Unravel review

I hate the word ‘cutesy’. It’s something that’s undoubtedly already been used to describe Unravel and yet is somehow completely at odds with the game itself. While you’ve probably already seen plenty of the charm on offer, this beautiful side-scroller deserves your attention far more than its handcrafted sensibilities might suggest.

Erase the inevitable comparisons to Stephen Fry’s brand of sackcloth twee in LittleBigPlanet and instead combine a hand-sewn Portal, a knitted Limbo, and then add the soaring thoughtful joy of Journey. And then, just to slosh in some tears, add the poignancy of the saddest children’s tales you can think of and blend them with Pixar’s Up.
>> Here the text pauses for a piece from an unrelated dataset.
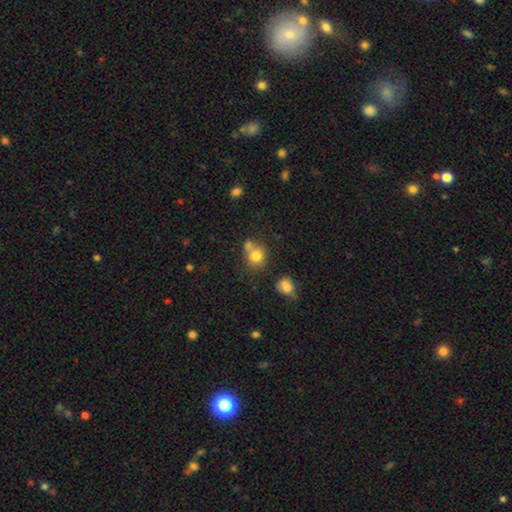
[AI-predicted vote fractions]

Yep, I’m definitely still reviewing a game about a knitted red character jumping through platforming puzzles. Unravel might just prove you’ve got a heart somewhere in that black hole of emotion you call a chest. I know. It broke mine.
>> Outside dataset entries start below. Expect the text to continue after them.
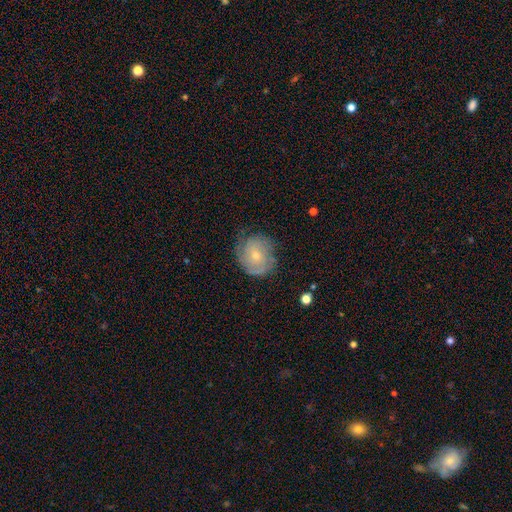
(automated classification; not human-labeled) A featured or disk galaxy (57%) with no bar (77%), spiral arms (82%) and a small central bulge (63%).

Vote fractions:
- Smooth or featured? featured or disk: 57% / smooth: 36% / star or artifact: 8%
- Edge-on disk? no: 97% / yes: 3%
- Bar? no: 77% / weak: 20% / strong: 3%
- Spiral arms? yes: 82% / no: 18%
- Bulge size? small: 63% / moderate: 33% / none: 2% / large: 1% / dominant: 1%
- Merging? none: 63% / minor disturbance: 26% / major disturbance: 10% / merger: 1%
On the surface, Unravel looks much like flyaway fluff from little Yarny’s woollen tail. And from what you’ve seen of the game before now, this is likely what you’ll expect. Trotting through sunny days, this red bundle of string leaps from sunflower to sunflower, gets distracted by butterflies, and flies through treetops on a kite. To add to the sweetness, static ‘memories’ appear in the world as you journey through the life of an elderly woman via her collection of photographs. Yarny grabs a bright light from the air as each moment is captured, the delightful string (of course) soundtrack chirpily keeping the world feeling joyous and fresh.

But then there are the levels you haven’t seen. Yarny being crushed by heavy machinery. And eaten by cockroaches. And running along electrical wires only to be fried alive, or perhaps hurtling along the surface of a recently ploughed field, desperately trying to avoid the birds who want nothing more than to have a Yarny as a snack. Mmm, string cheese. The memories that appear change too. Where a snow sequence has children riding sledges, a dimly lit garage sees a man working on past his retirement age. And is that an ambulance arriving…? Unravel isn’t all sweetness and light.

Put a string on it

Unravel creator Martin Sahlin actually crafted Yarny when he was on a camping trip in the Swedish countryside with his family. In a tale so indie it hurts, he built the character from wool and wire. “I wanted to share a piece of home I guess,” he said when I spoke to him at Gamescom last year. “I think there’s nothing wrong with video games being sort of fantastical but every game doesn’t have to be like that. I wanted to make something that was just about basically appreciating the beauty that’s here outside your door. You don’t have to go to space, you don’t have to go to a fairytale land because all you need to do is go into the woods and look at stuff.”